The energy industry regulator Ofgem plans to restrict the power that the “big six” currently have over the energy market. The changes are expected to take place by early 2014.
The industry regulator believe these changes will create more competition in the wholesale market, as it stands “the big six” are responsible for 80% of Britain’s electricity and supply around 95% of it to their customers.
The changes will mean that the six largest suppliers Centrica (British Gas), E.on Energy, Scottish and Southern, Npower, EDF Energy and Scottish Power will be forced to publish the prices that they will buy and sell electricity at, up to 2 years in advance, or face cash penalties.

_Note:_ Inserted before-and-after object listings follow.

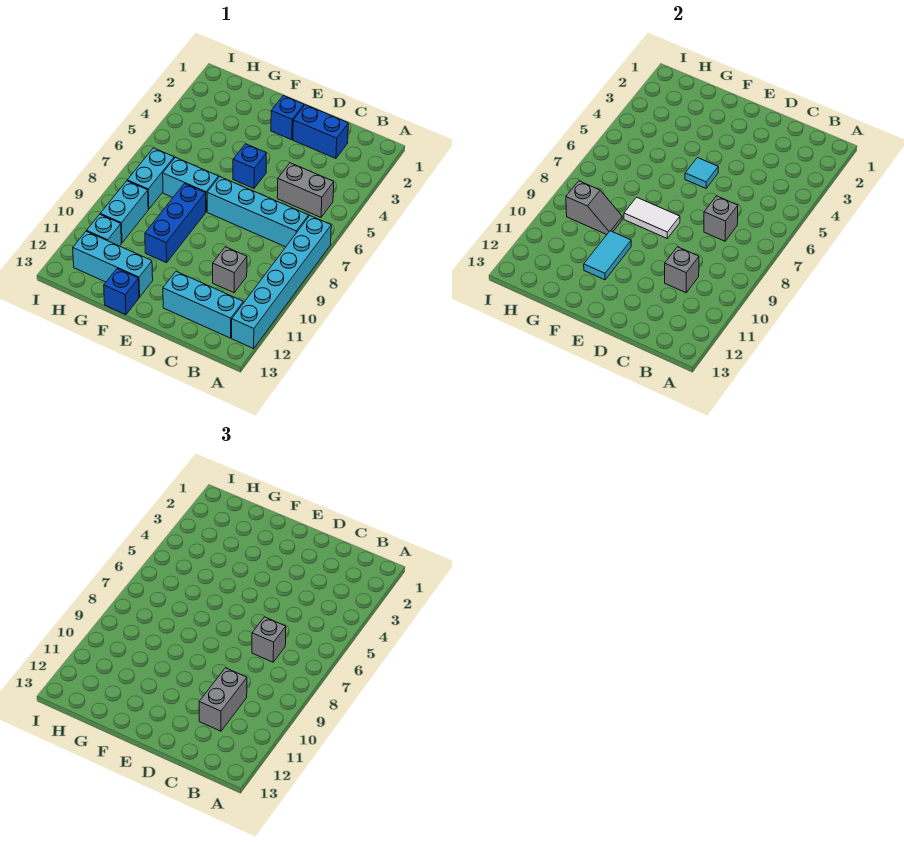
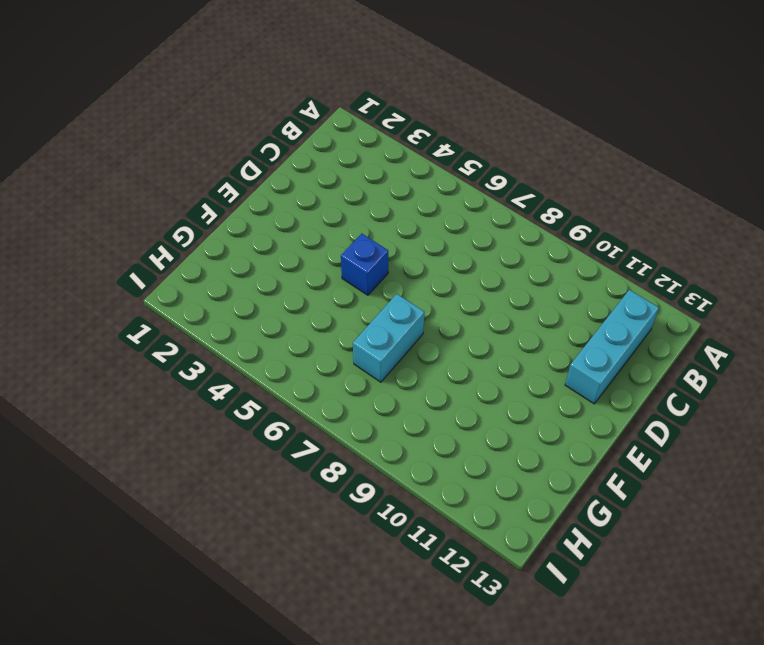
none -> cyan 1x6 brick [232,216,331,349]
none -> grey 1x2 brick [277,163,334,217]
none -> cyan 1x4 brick [207,177,309,247]

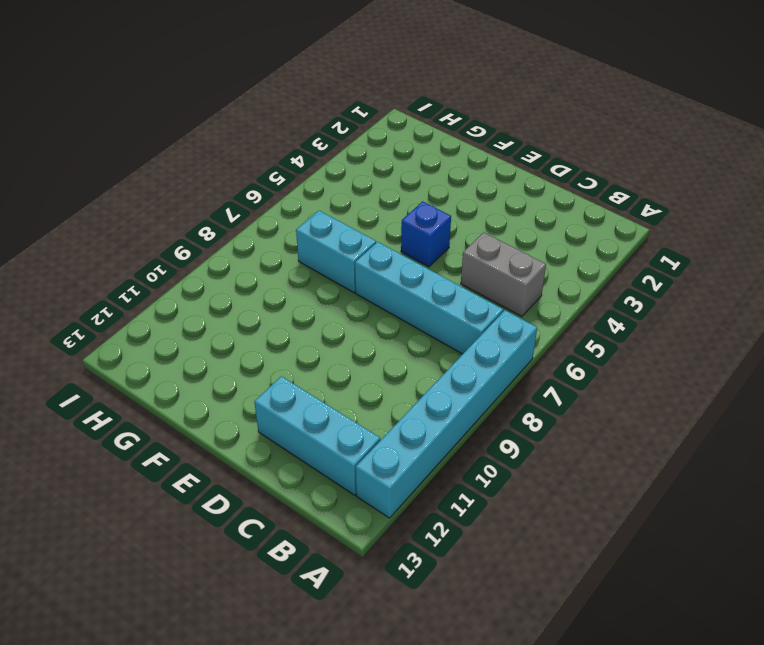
none -> blue 1x2 brick [293,105,348,158]
none -> grey 1x1 brick [213,247,247,293]
none -> blue 1x1 brick [271,96,304,140]

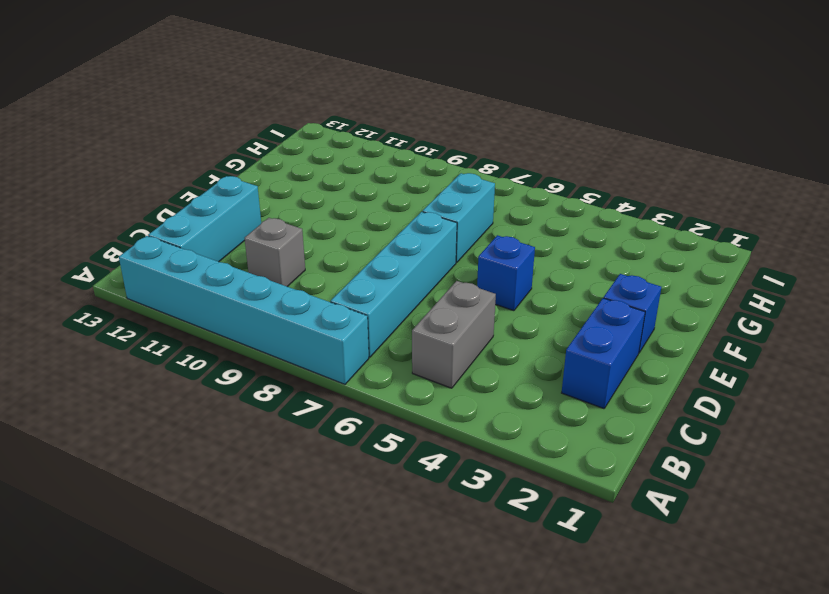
none -> blue 1x3 brick [145,184,206,263]
none -> cyan 1x3 brick [73,231,153,297]
none -> blue 1x1 brick [104,269,139,315]

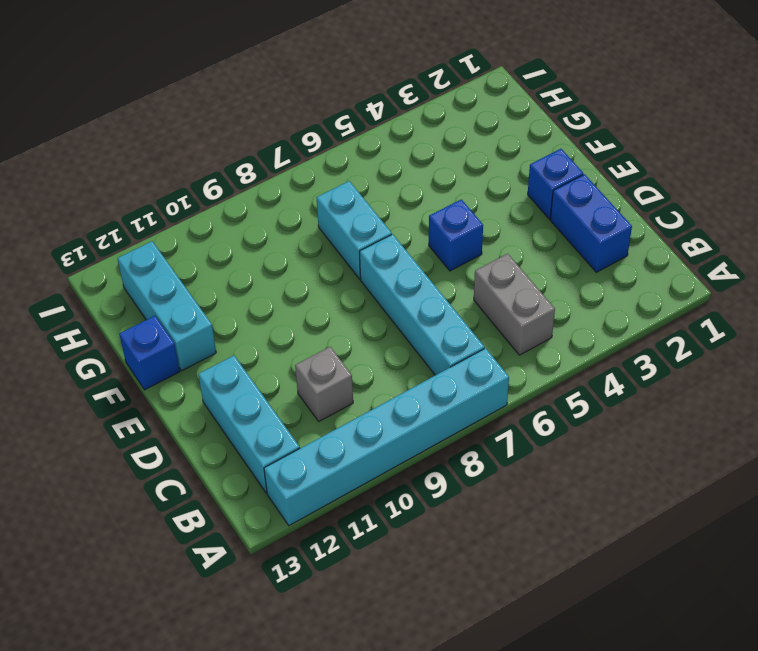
none -> blue 1x3 brick [145,184,206,263]
none -> cyan 1x2 brick [127,148,174,209]
none -> cyan 1x2 brick [100,181,148,243]

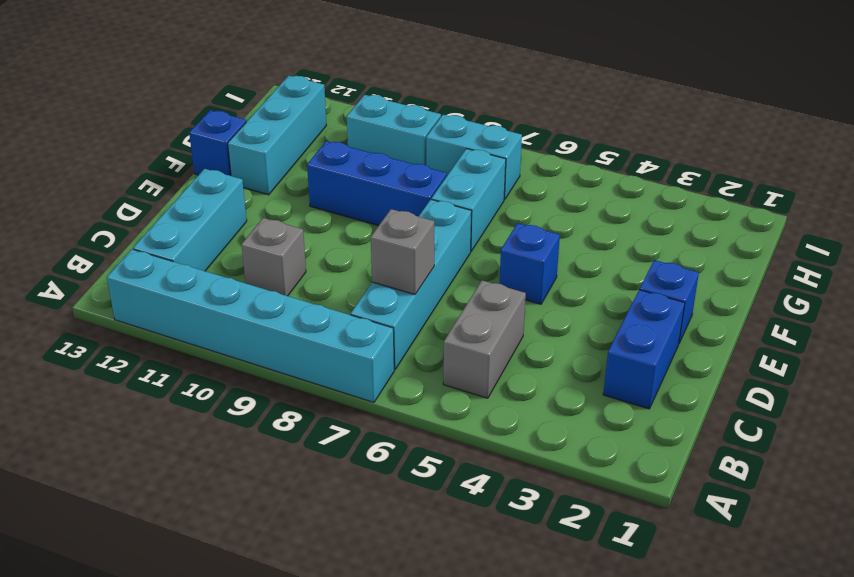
none -> cyan 1x1 brick [87,214,122,246]
none -> grey 1x1 brick [665,247,699,293]
none -> cyan 1x1 tile [685,158,718,188]

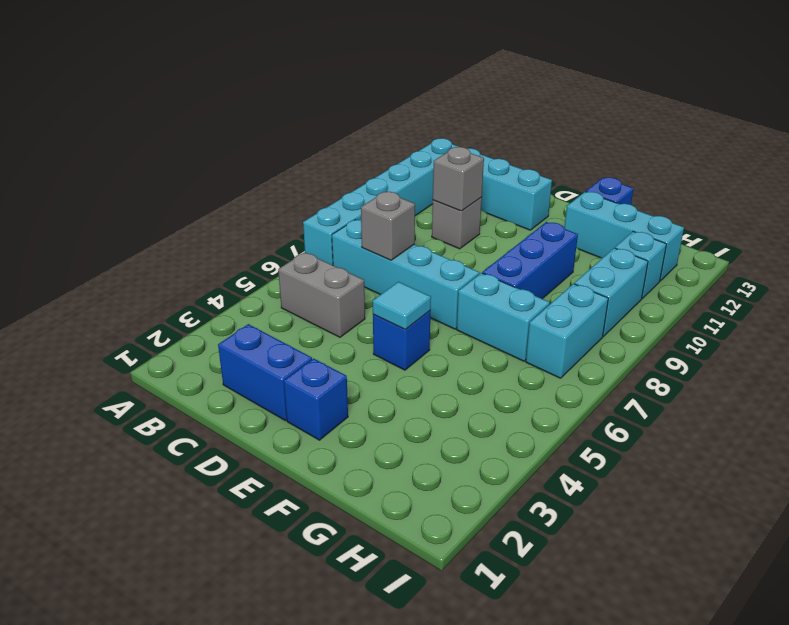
none -> white 1x2 tile [624,197,680,238]
none -> cyan 1x2 tile [584,231,631,280]
none -> grey 1x2 slope [566,181,622,235]

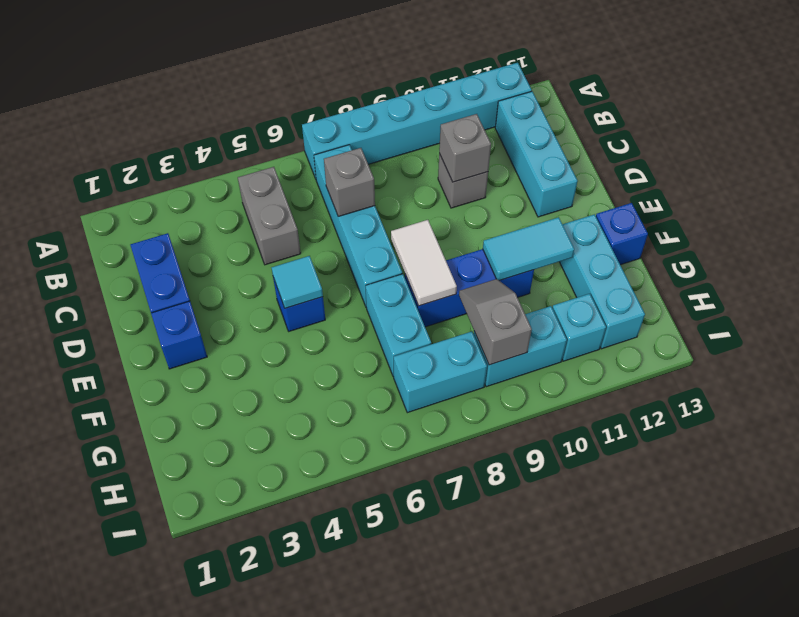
none -> grey 1x1 brick [252,617,286,662]
none -> grey 1x2 brick [199,668,247,731]

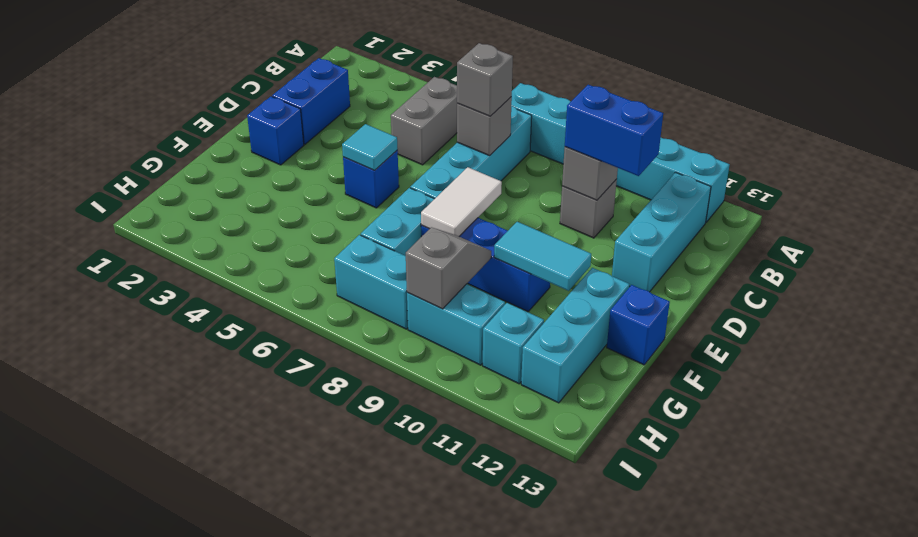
blue 1x2 brick [565,85,663,176] -> grey 1x2 brick [199,668,247,731]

“Ofgem’s proposals will break the stranglehold of the big six in the retail market,” Said Andrew Wright, senior partner for markets at Ofgem. (BBC News)
Mr Wright also added that the changes should “create a more level playing field for independent suppliers, who will get a fair deal when they want to buy and sell power up to two years ahead”.
Currently the major suppliers auction up to 30% of their power to smaller suppliers in a spot market for immediate usage, however, it is still unclear as to where the energy market will be in months or even years to come.
Under the new rules all major energy companies will now have to sell power at resonable prices and negotiate fairly with deadlines being implemented to ensure that requests are acknowledged and responded to. If they do not adhere to these guidelines then fines will be in place to penalise them.